But when you put 1000' of 5 " hose, rescue tools, 250 gallons of water
and a myriad of other equipment on board, the springs begin to squat and
the rig has some problems on steep inclines! So mini-pumpers as we knew
them, kinda faded into the sunset only to be replaced today by a bigger
brother today call the "urban interface unit...."
From the 80's through the present we've all toyed with pre fire planning. You know, we're going to look at target hazards, decide where to park the ladder truck, determine where the first engine goes, on and on. Good in theory, not in practice. The first due engine scratches, the second due engine goes to it's "assigned spot" but the fire is on side one, with no engine there. It was a great concept to try to have total control over the fire's script, but the real world doesn't work that way.
Don't get me wrong. Pre-planning is important. Gather facts about the building, it's fire protection features, inherent hazards, occupant information, an overall strategy. If it takes over 30 seconds to read and digest, then all you've done is killed trees!

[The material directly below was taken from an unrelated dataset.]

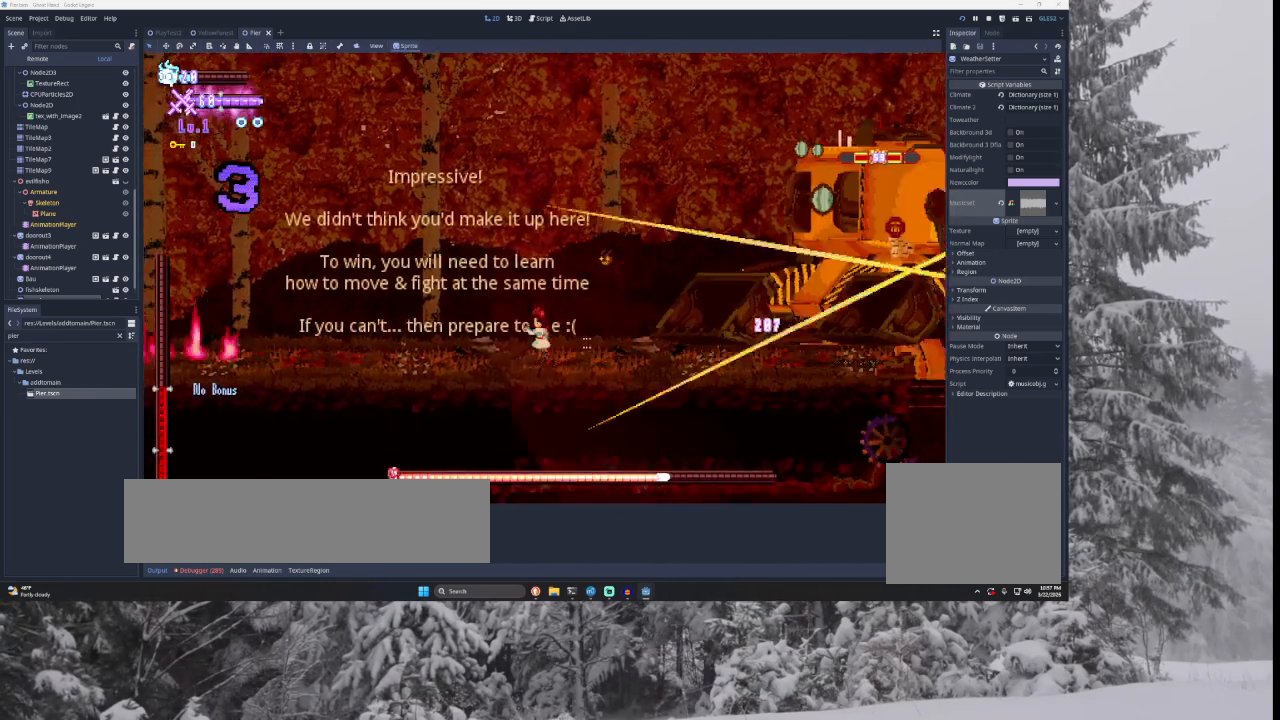
{"buttons": ["SQUARE", "TRIANGLE"], "left_stick": "left", "right_stick": "center", "events": [[67, "left_stick", "center"], [133, "TRIANGLE", "down"], [133, "left_stick", "right"], [167, "SQUARE", "down"], [267, "left_stick", "left"]]}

How can we forget .... incident command and accountability? We all want to be an incident commander. It has a nice ring to it. The first requirement is that you should be able to read and write "incident commander". No kidding. Many trying to do the job would struggle with that task. Blowing the siren and flashing the lights comes later!
So what does this incident command stuff really mean? Well, there must be someone in charge. I guess that's the incident commander!

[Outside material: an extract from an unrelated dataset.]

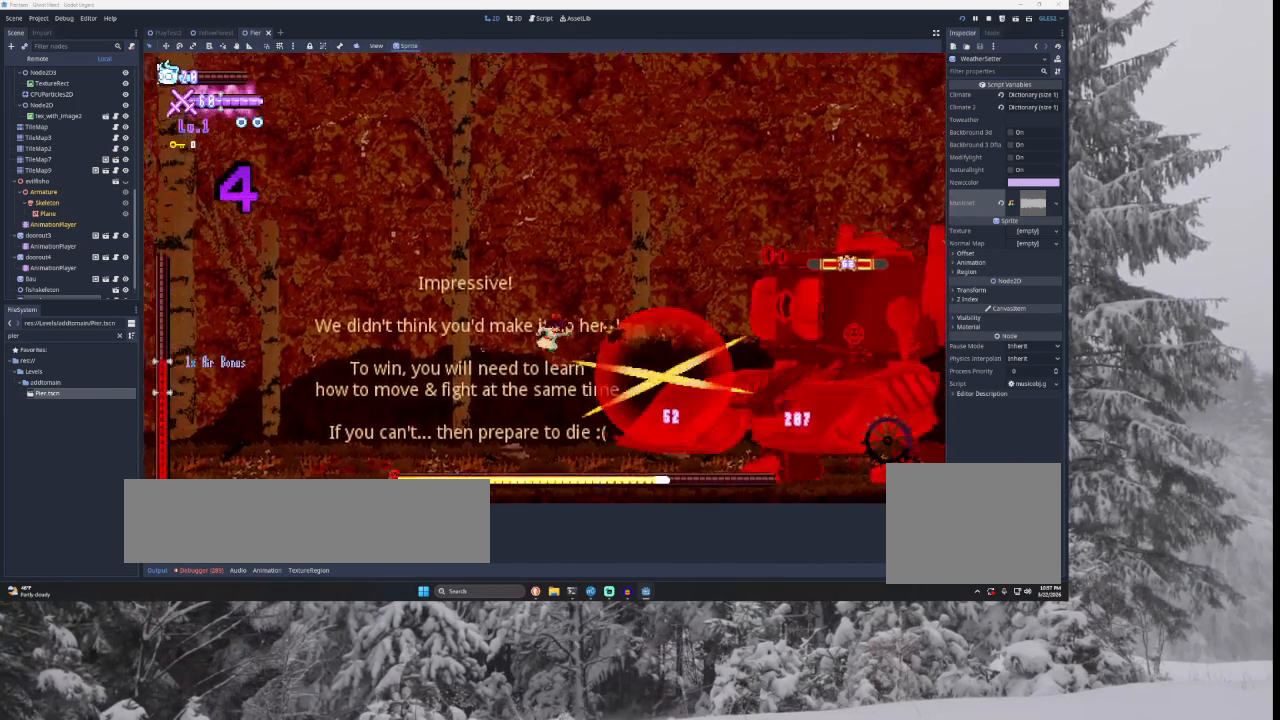
{"buttons": [], "left_stick": "left", "right_stick": "center", "events": [[33, "left_stick", "center"], [100, "SQUARE", "up"], [100, "TRIANGLE", "up"], [167, "left_stick", "right"], [233, "SQUARE", "down"], [333, "left_stick", "left"], [467, "SQUARE", "up"]]}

"Back in the 70's we never did it this way," many old fire chief's grumble. "We'd be inside with our men. If need be we'd go to the roof to get it opened."

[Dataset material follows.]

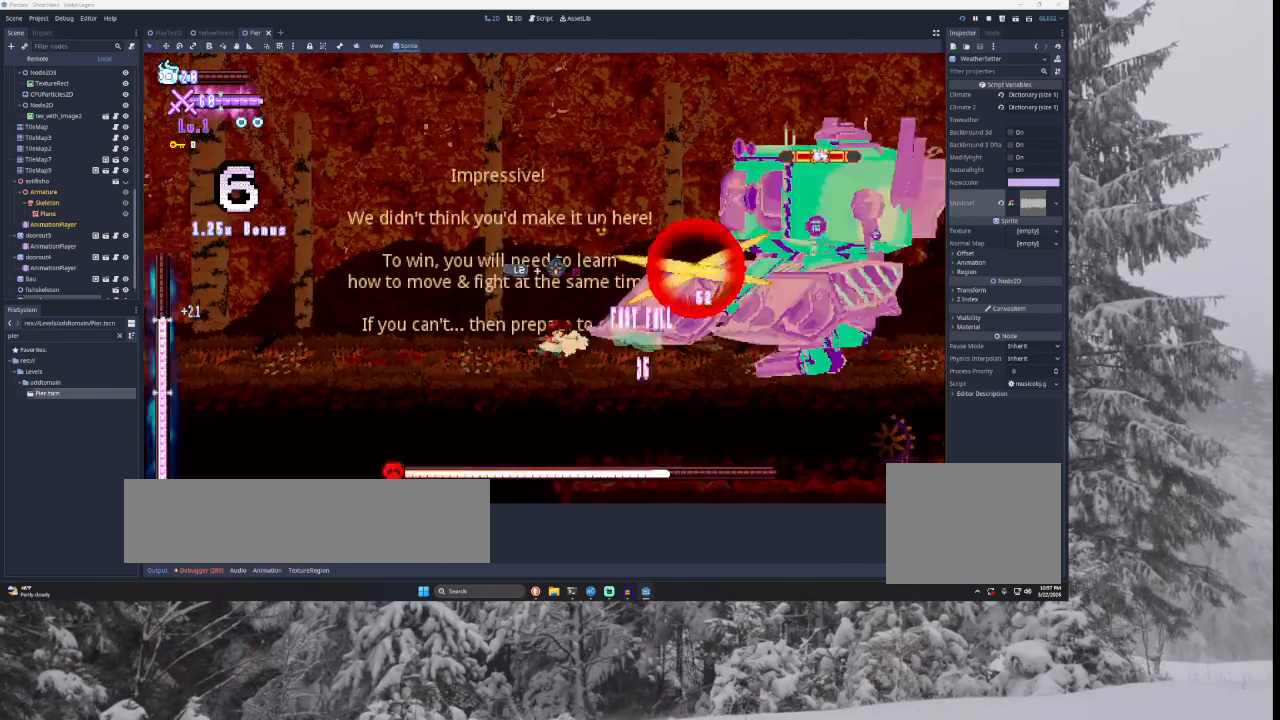
{"buttons": ["SQUARE", "TRIANGLE"], "left_stick": "left", "right_stick": "center", "events": [[200, "left_stick", "right"], [233, "TRIANGLE", "down"], [267, "SQUARE", "down"], [333, "left_stick", "center"], [400, "left_stick", "left"]]}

How about those roving commanders? Those guys who ran all over the fire ground. Most of the time they were screaming in a radio! After all you have to see all sides of the building, right? Oh, we've come so far.
Accountability. If that's what you call it? You'll hear it all.... One tag or two? Do we hang them on the engine? But I came in a private vehicle and will only be here for a little while because I have to leave, so I won't use a tag. My department uses two tags, your department uses one and the X-team only use tags when they shoot a buck!
How about the firefighter who needs new tags because his melted? Took the tags inside, I'd guess. ... Great conversation piece. Not very smart.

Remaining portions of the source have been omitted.